In 1995, Filia began taking a combination of newly emerging AIDS drugs. It took almost a year for him to feel positive effects from the medications. A year later, he added on new drugs called protease inhibitors.

“I am one of the lucky ones that this has worked for,” he said. “They do not work for everybody. I take about 21 pills a day. Within a couple months I actually began to feel better, which is unusual. I had been completely bedridden, and I got a second chance. But I realize that at any point, this could all change. We don’t know exactly how long these drugs will work. It depends on the individual.

“I’m hoping they continue to make medical advances that will give people a little bit more encouragement to continue to take the drugs, to give them hope for a better future,” Filia continued. “You can get really tired of having to take so many pills each day, having everything in your life so timed out. And they make you feel like you have a touch of the flu, every hour of every day of your life.”

The federal Centers for Disease Control and Prevention reported in February that deaths from AIDS-related symptoms fell 44% during the first half of 1997, compared to the year before. In Orange County there were 36.9% fewer AIDS deaths for the same period, according to the Orange County Health Care Agency. Like so many others with AIDS who were not expected to survive, Filia said his life is still in limbo.

He is well enough to work part time, but he can’t risk losing SSI or Medicaid by earning a part-time salary. He takes $15,000 worth of pills a year to fight the virus, and that does not include other medical costs. Finding an employer willing to hire someone like himself with AIDS, offer adequate health insurance and allow the flexibility to work the hours his illness requires has proved impossible so far, he said.

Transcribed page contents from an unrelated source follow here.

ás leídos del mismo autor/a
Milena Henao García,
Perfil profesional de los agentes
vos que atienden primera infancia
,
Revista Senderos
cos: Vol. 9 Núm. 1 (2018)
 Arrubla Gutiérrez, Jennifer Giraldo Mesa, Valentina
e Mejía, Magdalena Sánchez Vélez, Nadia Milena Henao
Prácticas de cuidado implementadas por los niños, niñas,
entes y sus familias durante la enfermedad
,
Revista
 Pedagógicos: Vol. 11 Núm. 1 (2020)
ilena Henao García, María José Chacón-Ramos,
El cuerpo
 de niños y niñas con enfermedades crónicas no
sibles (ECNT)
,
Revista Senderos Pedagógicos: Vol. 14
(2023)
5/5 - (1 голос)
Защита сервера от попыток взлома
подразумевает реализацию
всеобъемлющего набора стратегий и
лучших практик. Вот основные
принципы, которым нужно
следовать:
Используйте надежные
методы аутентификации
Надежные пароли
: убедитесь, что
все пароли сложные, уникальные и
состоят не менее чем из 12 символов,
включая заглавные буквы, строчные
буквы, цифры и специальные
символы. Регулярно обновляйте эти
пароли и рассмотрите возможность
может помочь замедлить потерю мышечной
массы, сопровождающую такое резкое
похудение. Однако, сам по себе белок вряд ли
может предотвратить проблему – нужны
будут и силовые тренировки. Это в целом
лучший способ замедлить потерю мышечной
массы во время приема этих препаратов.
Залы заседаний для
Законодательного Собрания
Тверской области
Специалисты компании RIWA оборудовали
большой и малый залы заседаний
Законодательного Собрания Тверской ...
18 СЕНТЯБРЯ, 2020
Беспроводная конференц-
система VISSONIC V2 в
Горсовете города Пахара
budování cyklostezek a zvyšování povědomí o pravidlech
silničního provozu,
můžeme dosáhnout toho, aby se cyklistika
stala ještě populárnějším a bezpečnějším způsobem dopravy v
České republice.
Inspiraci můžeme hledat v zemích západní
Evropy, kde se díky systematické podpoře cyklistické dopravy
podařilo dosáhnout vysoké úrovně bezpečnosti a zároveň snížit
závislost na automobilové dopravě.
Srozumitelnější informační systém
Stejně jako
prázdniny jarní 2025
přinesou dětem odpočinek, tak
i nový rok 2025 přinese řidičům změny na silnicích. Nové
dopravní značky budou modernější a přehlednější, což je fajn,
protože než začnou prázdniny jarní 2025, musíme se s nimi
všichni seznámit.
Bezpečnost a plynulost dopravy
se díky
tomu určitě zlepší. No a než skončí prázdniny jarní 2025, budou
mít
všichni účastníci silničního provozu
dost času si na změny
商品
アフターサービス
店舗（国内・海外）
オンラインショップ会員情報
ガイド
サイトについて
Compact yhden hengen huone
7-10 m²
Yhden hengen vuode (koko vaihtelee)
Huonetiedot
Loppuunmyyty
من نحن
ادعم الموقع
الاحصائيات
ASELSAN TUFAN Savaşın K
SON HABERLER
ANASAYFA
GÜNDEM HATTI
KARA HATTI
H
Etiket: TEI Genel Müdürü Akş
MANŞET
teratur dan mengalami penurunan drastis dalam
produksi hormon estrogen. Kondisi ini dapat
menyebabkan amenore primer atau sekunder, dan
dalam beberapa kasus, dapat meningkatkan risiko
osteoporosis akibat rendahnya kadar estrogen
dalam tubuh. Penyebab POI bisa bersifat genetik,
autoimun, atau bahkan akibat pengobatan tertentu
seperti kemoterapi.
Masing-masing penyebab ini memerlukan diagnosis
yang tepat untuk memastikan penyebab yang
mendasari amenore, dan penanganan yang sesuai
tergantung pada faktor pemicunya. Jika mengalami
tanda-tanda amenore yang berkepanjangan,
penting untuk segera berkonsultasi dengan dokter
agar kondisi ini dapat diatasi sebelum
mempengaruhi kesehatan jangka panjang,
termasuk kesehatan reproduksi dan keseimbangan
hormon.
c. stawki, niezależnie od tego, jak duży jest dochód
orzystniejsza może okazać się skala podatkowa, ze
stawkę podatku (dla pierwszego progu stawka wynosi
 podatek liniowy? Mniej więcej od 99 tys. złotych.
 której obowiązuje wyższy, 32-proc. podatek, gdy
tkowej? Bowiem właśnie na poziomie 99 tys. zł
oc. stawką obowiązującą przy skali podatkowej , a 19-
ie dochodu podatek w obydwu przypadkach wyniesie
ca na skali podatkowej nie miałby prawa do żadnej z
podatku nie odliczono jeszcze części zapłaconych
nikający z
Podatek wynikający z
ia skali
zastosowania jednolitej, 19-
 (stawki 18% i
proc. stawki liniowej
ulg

“Society has made some advances, but not nearly enough,” he said. “I’d love to go to work and get a job and go back to being just an everyday, average Joe. But there’s so many roadblocks ahead of me. It’s still very hard to think about the future.”

Advertisement

(BEGIN TEXT OF INFOBOX / INFOGRAPHIC)

Profile: Joe Filia

Age: 36

Hometown: Anaheim

Residence: Anaheim

Education: Studies at Cal Poly Pomona; training in animal health care

Background: Began working at animal hospitals at age 16; animal health technician at Del Rio Animal Hospital, Fullerton, 1977-79; worked for numerous veterinarians and pet stores in Southern and Northern California, 1979-1989; opened Tustin pet store called Pets West, 1989; closed business in 1992 because of illness

AIDS Activism: Client volunteer at AIDS Services Foundation Orange County (ASF); ASF public policy committee member, involved in lobbying efforts and letter-writing campaigns through 11-year-old organization’s Speak Up! program to encourage legislation regarding workplace rights and other issues; helped create World AIDS Day resolution calling for end to AIDS discrimination, adopted by county Board of Supervisors in December 1997; member, HIV Planning Council of Orange County, appointed by Board of Supervisors in January to a two-year term

On AIDS and employment: “I want to be a productive member of society. The government has paid all this money to help me get better, yet there are no real back-to-work programs out there for people like me. It’s hard to find an understanding employer.”